From the autobiographical notes of Captain Charles Albertson regarding the time he served in the New York City Police Department.
In the early summer of 1902 [July 30, 1902], I was in command of the Delancy Street precinct. A Jewish Rabbi known as Chief Joseph died. There was a very large crowd at his funeral and the procession marched through many of the east side streets and passed over the Grand Street ferry on the way to the cemetery on Long Island. At exactly one P.M. a vast number of the procession were waiting in front of the Robert C. Hoe printing press factory which occupies an entire block on the north side of Grand Street near the ferry. When the whistle blew, the employees who had been sitting in many of the raised windows eating their lunch cast down on the crowd in the street the paper that their lunch was wrapped in, banana peel and other light remains of their dinner. The mourners were furious. Within five minutes they broke every window in the building on the Grand Street side. There was more than a bushel of broken bricks, pieces of stone and iron and other missiles gathered up from the inside of the building and as much more from the outside that failed to enter the structure.
The police were quickly on the scene and dispersed the mob. Inspector Adam Cross was in charge of the district and soon arrived with the reserves from several precincts. We were kept busy the entire afternoon, as there was great excitement among the Jewish people. There was a very bitter feeling between them and the Hoe employees due to little petty acts of annoyance on the part of the employees from time to time. There was no construction of buildings or repairing being done within several blocks of the Hoe factory. Therefore, there could be no other conclusion arrived at than that the assailants were prepared for trouble for the dame was done and the mob dispersed before they could have secured the missiles from elsewhere. Inspector Cross stated these facts in his report of the disorder.

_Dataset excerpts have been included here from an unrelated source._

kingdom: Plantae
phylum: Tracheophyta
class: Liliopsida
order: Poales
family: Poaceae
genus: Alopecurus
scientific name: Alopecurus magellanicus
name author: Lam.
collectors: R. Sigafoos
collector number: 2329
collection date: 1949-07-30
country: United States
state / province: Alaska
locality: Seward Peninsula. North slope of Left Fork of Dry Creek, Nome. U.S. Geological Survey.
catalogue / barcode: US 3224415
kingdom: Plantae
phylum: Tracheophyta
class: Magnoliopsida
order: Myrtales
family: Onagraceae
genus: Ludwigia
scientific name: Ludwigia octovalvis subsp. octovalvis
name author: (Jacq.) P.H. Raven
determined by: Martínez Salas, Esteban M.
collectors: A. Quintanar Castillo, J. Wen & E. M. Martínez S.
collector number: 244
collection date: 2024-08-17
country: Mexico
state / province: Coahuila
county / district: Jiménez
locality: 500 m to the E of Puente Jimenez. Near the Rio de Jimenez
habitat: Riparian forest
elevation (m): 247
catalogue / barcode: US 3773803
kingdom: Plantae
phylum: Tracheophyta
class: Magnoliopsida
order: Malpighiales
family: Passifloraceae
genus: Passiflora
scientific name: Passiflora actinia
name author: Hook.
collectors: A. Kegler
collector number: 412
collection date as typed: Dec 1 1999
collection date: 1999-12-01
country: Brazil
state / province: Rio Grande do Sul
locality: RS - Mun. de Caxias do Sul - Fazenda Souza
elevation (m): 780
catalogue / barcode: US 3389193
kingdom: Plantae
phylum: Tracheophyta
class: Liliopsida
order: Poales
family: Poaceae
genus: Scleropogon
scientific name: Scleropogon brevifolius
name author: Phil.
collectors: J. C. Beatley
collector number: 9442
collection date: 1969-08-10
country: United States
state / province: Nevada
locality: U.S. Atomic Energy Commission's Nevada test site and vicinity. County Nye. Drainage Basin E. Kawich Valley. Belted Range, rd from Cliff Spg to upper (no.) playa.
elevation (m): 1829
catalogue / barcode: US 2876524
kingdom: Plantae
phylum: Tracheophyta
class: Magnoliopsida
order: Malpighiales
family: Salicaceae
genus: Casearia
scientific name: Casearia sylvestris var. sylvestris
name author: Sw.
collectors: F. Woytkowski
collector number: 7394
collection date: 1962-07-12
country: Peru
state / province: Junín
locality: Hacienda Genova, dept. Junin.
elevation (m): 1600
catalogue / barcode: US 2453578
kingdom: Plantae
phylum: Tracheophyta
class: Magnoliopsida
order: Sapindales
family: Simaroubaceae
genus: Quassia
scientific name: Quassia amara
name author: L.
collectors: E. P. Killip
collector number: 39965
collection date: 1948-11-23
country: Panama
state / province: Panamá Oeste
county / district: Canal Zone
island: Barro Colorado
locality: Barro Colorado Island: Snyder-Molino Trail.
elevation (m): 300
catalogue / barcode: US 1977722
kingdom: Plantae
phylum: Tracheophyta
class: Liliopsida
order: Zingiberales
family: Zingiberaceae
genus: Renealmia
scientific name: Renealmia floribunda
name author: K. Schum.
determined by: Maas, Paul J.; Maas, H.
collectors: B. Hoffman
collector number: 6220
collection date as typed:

Mayor Seth Lowe appointed a committee to investigate the disaster which was headed by the eminent Jewish lawyer Louis Marshall. This committee spent several weeks in their very thorough investigation which I assisted in as far as possible devoting much time to the work. Their very voluminous report to Mayor Lowe criticized the statement of Inspector Cross in his report, where he stated the mob must have come prepared with missiles. This statement was correct. They did not find any fault with me but specially commended my action in the matter. Mayor Lowe ordered Commissioner Partridge to prefer charges against Inspector Cross and myself, stating that while the committee had no fault to find with my conduct, the thought I best be given a chance to explain. I had been explaining all summer.
In compliance with the Mayor’s orders, charges were preferred against Inspector Cross and I and we were tried and charges against me were dismissed.
Late in December following the trials, commissioner Partridge sent for me to come to his office. When I arrived he said, “I have resigned and my successor has been appointed and is now on his way here. I want you to know that the recent charges against you did not emanate from this office. Is there anything that I can do for you” I said, “Transfer me to the Eldridge Street Station.” I was then in Delancy Street precinct. My request was complied with. His last official act My conversation with the commissioner at this time convinced me that the cause of his resignation was his refusal or failure to dismiss Inspector Cross from the department.